Dans le territoire de Mambasa, en province de l’Ituri, l’administration territoriale a récemment pris la décision de suspendre la circulation des camions lourds sur les ponts Ituri 2 et Tuha jugés à haut risque au regard des états défectueux qu’ils présentent. Cette mesure validée par le chef de division de Transvcom Ituri, vise à prévenir d’éventuels effondrements de ces ponts situés sur l’axe stratégique Mambasa–Beni.
Selon les mêmes sources, cette suspension s’inscrit dans une logique de précaution. Toutefois, cette décision suscite de vives inquiétudes au sein de la population et des acteurs socio-économiques de la région.
Maître Jospin Paluku Mbowa, coordonnateur de la Nouvelle Société Civile Congolaise (NSCC) dans le territoire de Mambasa, déplore l’absence de mesures d’accompagnement. Il souligne notamment le manque de clarté autour de la durée de cette suspension, ainsi que l’absence d’informations précises concernant les tonnages réellement à risque.
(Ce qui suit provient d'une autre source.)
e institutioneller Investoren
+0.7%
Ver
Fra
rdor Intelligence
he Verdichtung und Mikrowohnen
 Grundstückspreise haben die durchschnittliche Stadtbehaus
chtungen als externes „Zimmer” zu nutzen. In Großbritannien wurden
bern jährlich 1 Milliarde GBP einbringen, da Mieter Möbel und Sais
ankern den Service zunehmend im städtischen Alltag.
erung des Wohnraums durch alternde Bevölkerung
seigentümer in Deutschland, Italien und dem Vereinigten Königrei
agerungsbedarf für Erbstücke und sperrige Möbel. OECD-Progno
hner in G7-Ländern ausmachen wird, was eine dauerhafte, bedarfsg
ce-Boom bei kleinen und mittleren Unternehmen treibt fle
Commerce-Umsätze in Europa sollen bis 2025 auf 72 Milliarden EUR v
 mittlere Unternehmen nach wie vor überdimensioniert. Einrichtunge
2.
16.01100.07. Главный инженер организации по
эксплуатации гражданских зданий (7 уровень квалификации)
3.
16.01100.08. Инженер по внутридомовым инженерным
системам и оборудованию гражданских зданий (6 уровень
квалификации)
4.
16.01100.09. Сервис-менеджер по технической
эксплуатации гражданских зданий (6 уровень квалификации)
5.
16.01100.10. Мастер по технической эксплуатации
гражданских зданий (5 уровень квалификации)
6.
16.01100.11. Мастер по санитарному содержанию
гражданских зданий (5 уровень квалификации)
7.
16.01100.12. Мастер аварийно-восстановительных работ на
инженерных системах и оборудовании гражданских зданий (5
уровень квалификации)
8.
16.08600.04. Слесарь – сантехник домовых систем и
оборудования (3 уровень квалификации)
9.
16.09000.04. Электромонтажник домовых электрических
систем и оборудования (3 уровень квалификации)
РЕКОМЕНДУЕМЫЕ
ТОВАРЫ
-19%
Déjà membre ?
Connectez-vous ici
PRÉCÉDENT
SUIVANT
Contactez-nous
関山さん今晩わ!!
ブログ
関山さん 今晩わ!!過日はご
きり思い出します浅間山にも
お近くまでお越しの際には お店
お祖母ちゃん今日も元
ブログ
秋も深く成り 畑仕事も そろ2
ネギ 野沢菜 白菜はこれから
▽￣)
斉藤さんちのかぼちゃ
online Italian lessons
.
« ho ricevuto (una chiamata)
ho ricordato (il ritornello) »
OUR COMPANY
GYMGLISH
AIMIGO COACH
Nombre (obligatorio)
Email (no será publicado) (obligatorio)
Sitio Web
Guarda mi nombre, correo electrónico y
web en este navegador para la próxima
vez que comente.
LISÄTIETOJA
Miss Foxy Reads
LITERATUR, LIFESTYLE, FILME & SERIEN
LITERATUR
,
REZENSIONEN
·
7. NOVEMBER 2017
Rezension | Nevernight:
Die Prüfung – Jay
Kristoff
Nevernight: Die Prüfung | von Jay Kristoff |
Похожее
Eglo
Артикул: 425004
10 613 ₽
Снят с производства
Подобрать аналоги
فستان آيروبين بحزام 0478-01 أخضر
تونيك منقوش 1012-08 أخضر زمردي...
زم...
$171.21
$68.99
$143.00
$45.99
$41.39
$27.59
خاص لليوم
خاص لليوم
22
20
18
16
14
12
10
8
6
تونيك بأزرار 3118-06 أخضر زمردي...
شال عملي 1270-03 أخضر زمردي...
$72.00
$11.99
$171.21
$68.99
« La population et les opérateurs économiques sont laissés dans l’incertitude totale. Aucune date limite n’a été communiquée, et aucun dispositif alternatif n’a été mis en place pour atténuer les conséquences de cette décision », a-t-il indiqué.
Cette situation impacte directement les échanges commerciaux dans la région. L’axe Mambasa–Beni constitue en effet un corridor économique essentiel reliant les villes de Beni et Butembo, dans la province du Nord-Kivu, au centre de Mambasa en Ituri, puis la ville de de Kisangani, dans la Tshopo. La RN44 est considérée comme un raccourci stratégique facilitant la circulation des biens et des personnes.
Face à cette problématique, la société civile appelle le gouvernement central ainsi que les autorités provinciales à agir en urgence. Maître Jospin Paluku Mbowa plaide pour la construction de nouveaux ponts avec des matériaux modernes ou, à défaut, la réhabilitation rapide des infrastructures existantes.
« Il est impératif que des solutions durables soient trouvées pour garantir la sécurité des usagers tout en assurant la continuité des activités économiques », insiste-t-il.
En attendant, transporteurs et commerçants redoutent des pertes économiques importantes, tandis que les populations locales craignent un enclavement progressif de la zone si aucune réponse concrète n’est apportée dans les plus brefs délais.